The past month has been rough for muni bond funds: Morningstar's intermediate municipal bond category lost 2 percent during that period as skittish investors pulled more than $7 billion out of all muni bond funds, according to the Investment Company Institute. Many cities and states are faced with rising budget deficits, and that has investors worried that some of them could default on their debt.

Those same concerns have pushed up muni bond yields, making them more attractive for different types of investors. Historically, muni bond funds have been primarily used by wealthy investors who purchase the bonds because they're able to take advantage of accompanying tax benefits. (Munis can be free from local, state, and federal taxes, depending on whether you're investing in bonds in your home state.) The downside is that munis typically yield much less than treasury bonds, so the bonds aren't beneficial for most investors in lower tax brackets because they don't generate as much income. That's changed as the U.S. economy continues to slog through a long stint of slow growth.

[See top-rated funds by category ranked by U.S. News Score.]

"Now, when yields are above treasuries and the taxable market overall, it can be a good deal for a much wider group of investors," says Miriam Sjoblom, Morningstar's associate director of fund analysis. "In general, this means you're getting this sort of tax-exemption kind of for free, so it's even more valuable when the yields are above treasury yields." She also attributes a lot of the recent volatility to an excess amount of supply (there have been a great deal of issuances in recent weeks.)

Investors can buy individual muni bonds, state-specific bond funds, or national muni bond funds, which hold bonds from throughout the country. The more diversified your holdings, the less vulnerable you are to a hiccup in a single bond or single area of the country, Sjoblom says.

With that in mind, here are U.S. News's best intermediate municipal bond funds for the long term (these funds are generally free from federal taxes and come with average durations of 4.5 to seven years.)
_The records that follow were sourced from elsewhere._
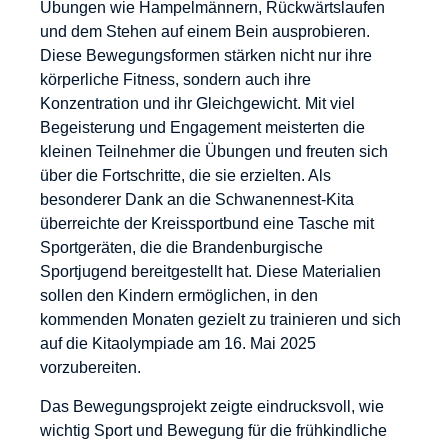
Übungen wie Hampelmännern, Rückwärtslaufen
und dem Stehen auf einem Bein ausprobieren.
Diese Bewegungsformen stärken nicht nur ihre
körperliche Fitness, sondern auch ihre
Konzentration und ihr Gleichgewicht. Mit viel
Begeisterung und Engagement meisterten die
kleinen Teilnehmer die Übungen und freuten sich
über die Fortschritte, die sie erzielten. Als
besonderer Dank an die Schwanennest-Kita
überreichte der Kreissportbund eine Tasche mit
Sportgeräten, die die Brandenburgische
Sportjugend bereitgestellt hat. Diese Materialien
sollen den Kindern ermöglichen, in den
kommenden Monaten gezielt zu trainieren und sich
auf die Kitaolympiade am 16. Mai 2025
vorzubereiten.
Das Bewegungsprojekt zeigte eindrucksvoll, wie
wichtig Sport und Bewegung für die frühkindliche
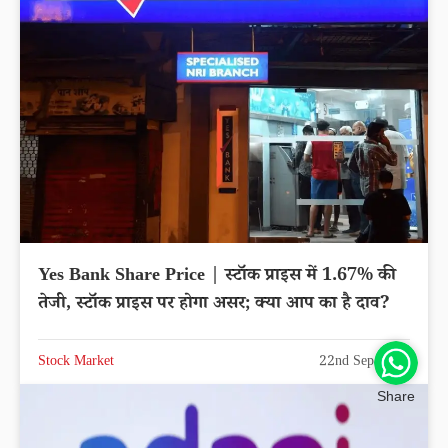
Yes Bank Share Price | स्टॉक प्राइस में 1.67% की
तेजी, स्टॉक प्राइस पर होगा असर; क्या आप का है दाव?
Stock Market
22nd Sep 2025
Share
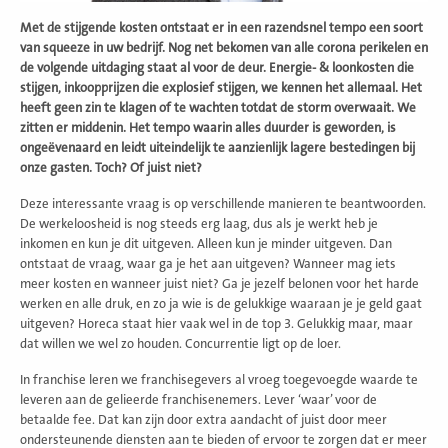
Met de stijgende kosten ontstaat er in een razendsnel tempo een soort
van squeeze in uw bedrijf. Nog net bekomen van alle corona perikelen en
de volgende uitdaging staat al voor de deur. Energie- & loonkosten die
stijgen, inkoopprijzen die explosief stijgen, we kennen het allemaal. Het
heeft geen zin te klagen of te wachten totdat de storm overwaait. We
zitten er middenin. Het tempo waarin alles duurder is geworden, is
ongeëvenaard en leidt uiteindelijk te aanzienlijk lagere bestedingen bij
onze gasten. Toch? Of juist niet?
Deze interessante vraag is op verschillende manieren te beantwoorden.
De werkeloosheid is nog steeds erg laag, dus als je werkt heb je
inkomen en kun je dit uitgeven. Alleen kun je minder uitgeven. Dan
ontstaat de vraag, waar ga je het aan uitgeven? Wanneer mag iets
meer kosten en wanneer juist niet? Ga je jezelf belonen voor het harde
werken en alle druk, en zo ja wie is de gelukkige waaraan je je geld gaat
uitgeven? Horeca staat hier vaak wel in de top 3. Gelukkig maar, maar
dat willen we wel zo houden. Concurrentie ligt op de loer.
In franchise leren we franchisegevers al vroeg toegevoegde waarde te
leveren aan de gelieerde franchisenemers. Lever ‘waar’ voor de
betaalde fee. Dat kan zijn door extra aandacht of juist door meer
ondersteunende diensten aan te bieden of ervoor te zorgen dat er meer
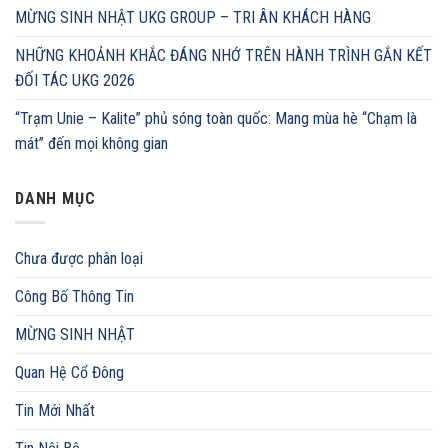
MỪNG SINH NHẬT UKG GROUP – TRI ÂN KHÁCH HÀNG
NHỮNG KHOẢNH KHẮC ĐÁNG NHỚ TRÊN HÀNH TRÌNH GẮN KẾT
ĐỐI TÁC UKG 2026
“Trạm Unie – Kalite” phủ sóng toàn quốc: Mang mùa hè “Chạm là
mát” đến mọi không gian
DANH MỤC
Chưa được phân loại
Công Bố Thông Tin
MỪNG SINH NHẬT
Quan Hệ Cổ Đông
Tin Mới Nhất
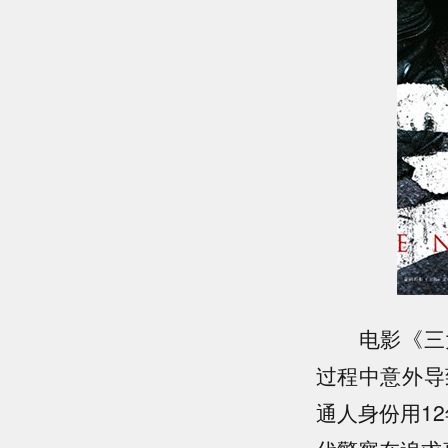
电影《三大
过程中意外导
通人身份用1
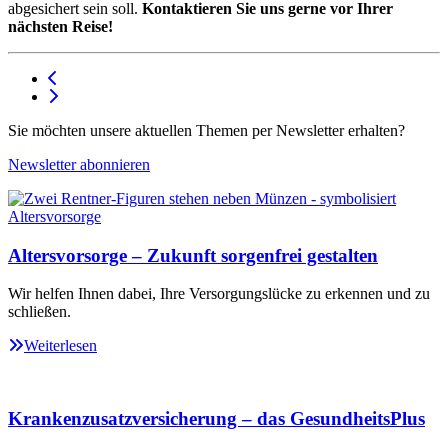
abgesichert sein soll.
Kontaktieren Sie uns gerne vor Ihrer
nächsten Reise!
Sie möchten unsere aktuellen Themen per Newsletter erhalten?
Newsletter abonnieren
Altersvorsorge – Zukunft sorgenfrei gestalten
Wir helfen Ihnen dabei, Ihre Versorgungslücke zu erkennen und zu
schließen.
Weiterlesen
Krankenzusatzversicherung – das GesundheitsPlus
[See How to Play It Safe With Muni Bonds.]

American Century Intemediate-Term Tax-Free Bond (symbol TWTIX). Manager Steve Permut generally sticks to high-quality bonds. But currently, the fund holds some lower-quality issues because he believes they're undervalued. Permut's fairly conservative strategy has translated into steady performance over time. The fund generally doesn't lead in the rallies or lag in the downturns. Over the past 10 years, the fund has returned an annualized 5 percent. It yields 2.2 percent and charges annual fees of only 0.48 percent.

Marshall Intermediate Tax-Free (MITFX). This fund differentiated itself from the pack in 2008 by finishing in positive territory while two-thirds of its peers lost money. Management is known for its cautious approach, and it recently diversified the fund into more holdings out of concern about credit trouble in the municipal bond market. Over the past 10 years, the fund has returned an annualized 5 percent. It yields 2.7 percent, and levies annual fees of 0.55 percent.

Invesco Tax-Free Intermediate (AITFX). Management sticks to high-quality bonds. "What we're trying to do is complement riskier investments that other people have," says co-manager Richard Berry. He aims to keep the fund's average duration below the average of its peer group, which makes the fund less vulnerable to interest-rate hikes. The fund has returned an annualized 5 percent over the past 10 years. It yields 1.9 percent and charges annual fees of 0.38 percent.